El resto del día no era muy diferente, la casa estaba hecha un desastre pero me daba igual. La comida la había preparado antes del parto y tenía el congelador lleno de sopa, lentejas, cremas y croquetas…alguna pizza también cayó en nuestro menú.

Básicamente me pasaba las horas con Diego y Ángel tumbados en la cama o en el sofá, durmiendo, dando de mamar o jugando a las caricias.

Alguna vez salíamos y dábamos un paseo, o cogíamos la comida y nos íbamos a la playa o al monte y trasladábamos nuestro nidito de amor.
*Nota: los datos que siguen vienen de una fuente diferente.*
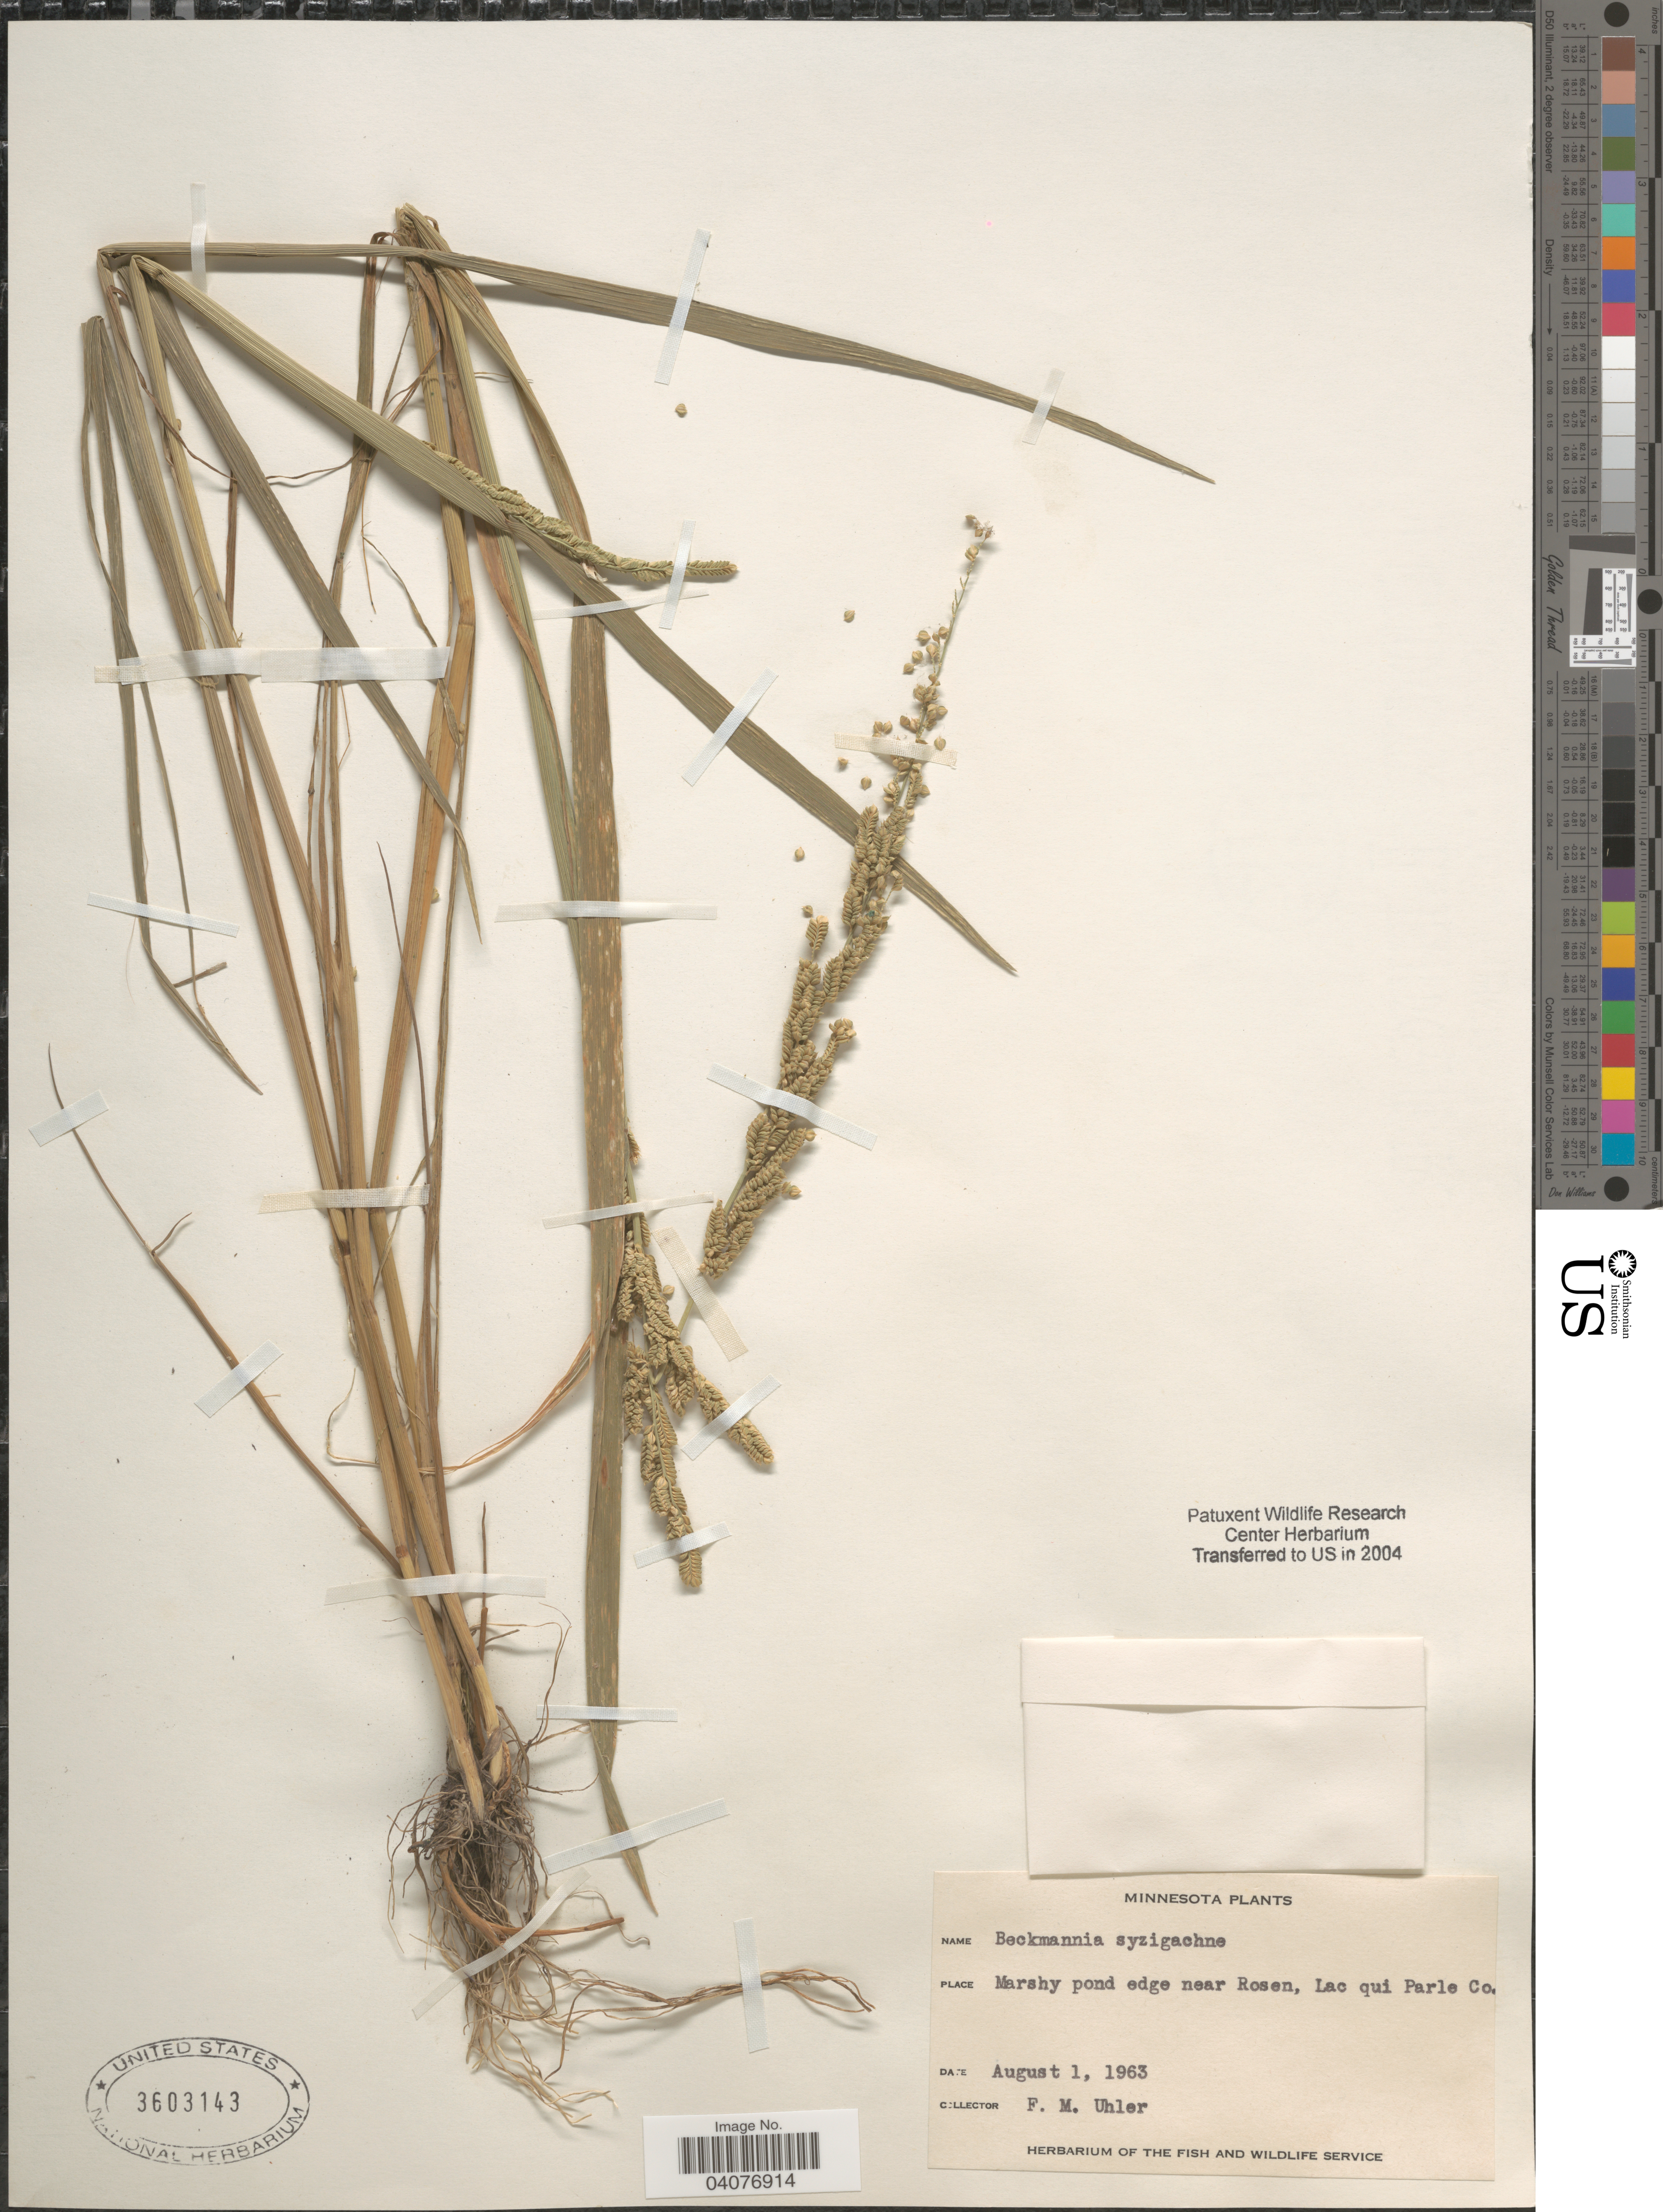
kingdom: Plantae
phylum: Tracheophyta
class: Liliopsida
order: Poales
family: Poaceae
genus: Beckmannia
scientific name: Beckmannia syzigachne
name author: (Steud.) Fernald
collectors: F. M. Uhler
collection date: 1963-08-01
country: United States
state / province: Minnesota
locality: Marshy pond edge near Rosen, Lac qui Parle Co.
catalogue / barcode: US 3603143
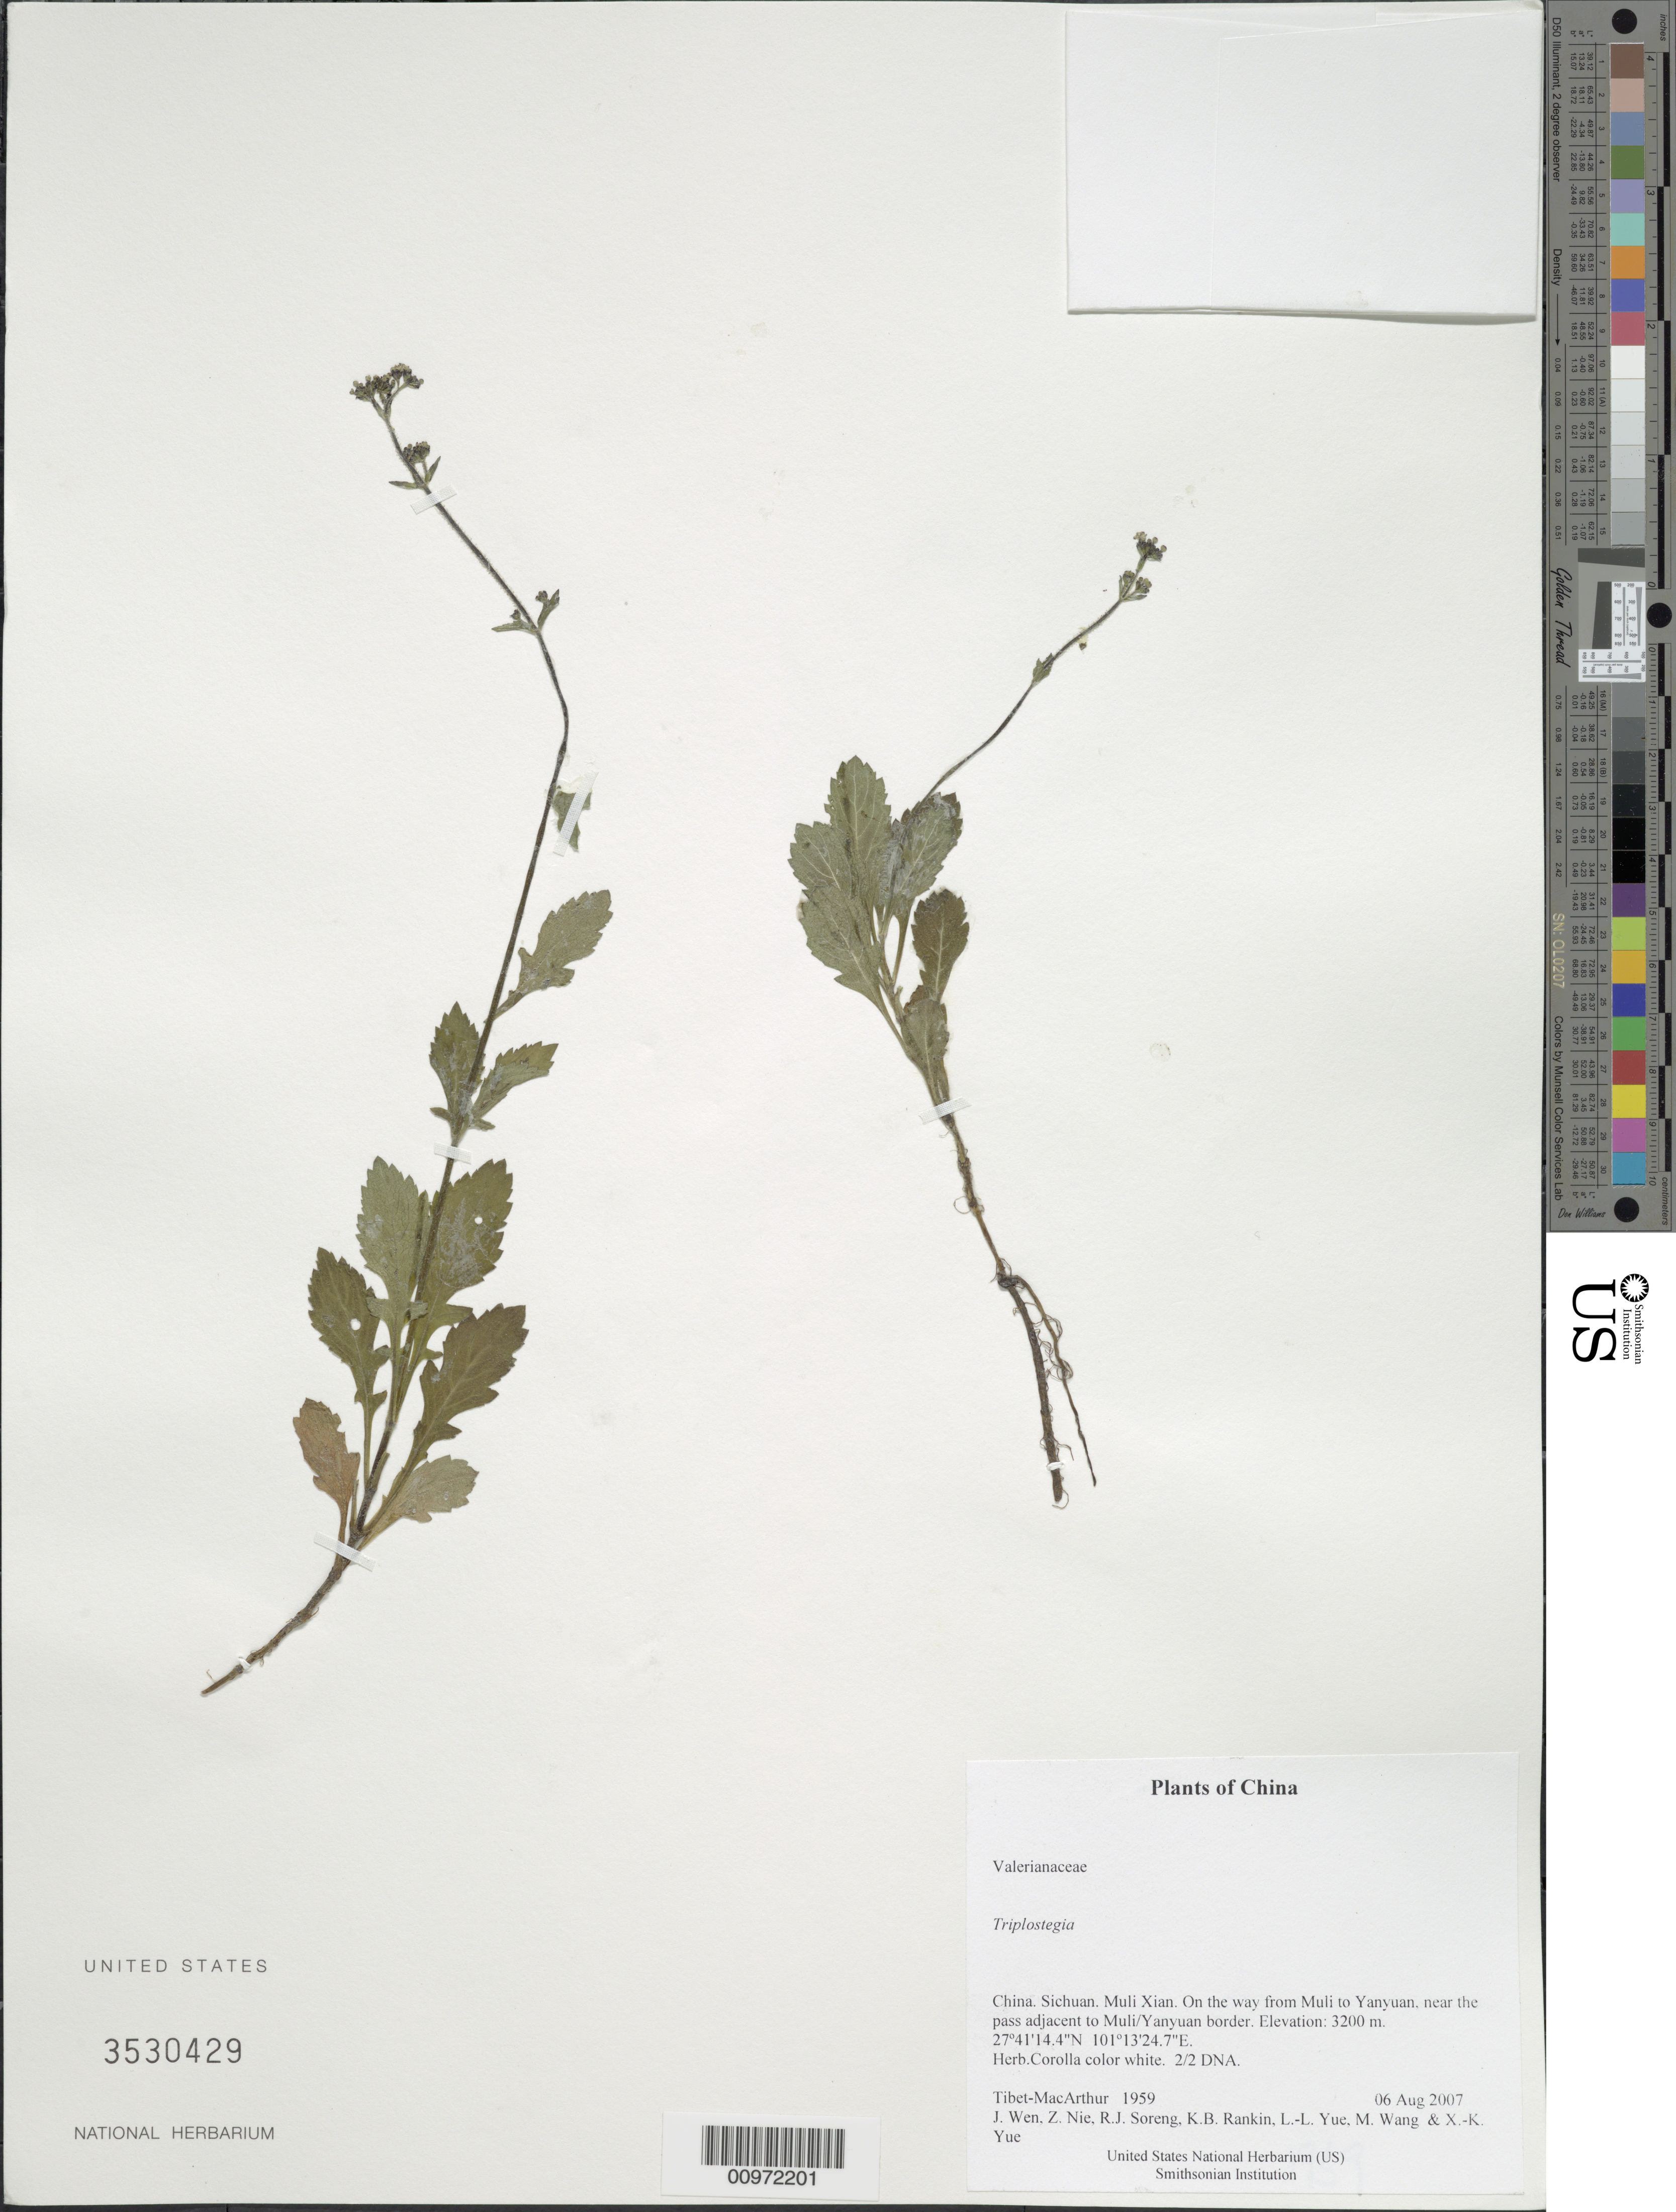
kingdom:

Hecho la vista atrás y no hay nada más dulce que una “siesta a tres” tumbados en medio de los árboles de Anaga o en la arena de El Médano.

Muchas veces Ángel me sorprendía por detrás, al peinarme o calentar algo en la cocina, abrazándome y estrujándome las tetas; se reía y me decía “es que como las tienes llenitas de amor te voy a coger un poquito”. Yo me daba la vuelta, le cogía el paquete y le susurraba al oído “¿y de que tienes tú llenitos los huevos, mi amor?”. Así, carcajada va, carcajada viene inundábamos de humor nuestro día a día.

Pintura de Leandro lamas

Pintura de Leandro lamas

Me hubiera gustado que este relato fuese real, pero me lo he inventado. Desafortunadamente la mayoría de las historias que me cuentan las mujeres durante el posparto distan mucho de ésta,  porque estamos tan desconectadas de nuestra sexualidad y feminidad que cuando acontecen cambios tan brutales, como en el posparto, nos perdemos en ellos llenas de miedos e inseguridades, en lugar de dejarnos llevar por nuestros instintos más primarios y mamíferos, retozando sin cesar con nuestra pareja y cachorrito.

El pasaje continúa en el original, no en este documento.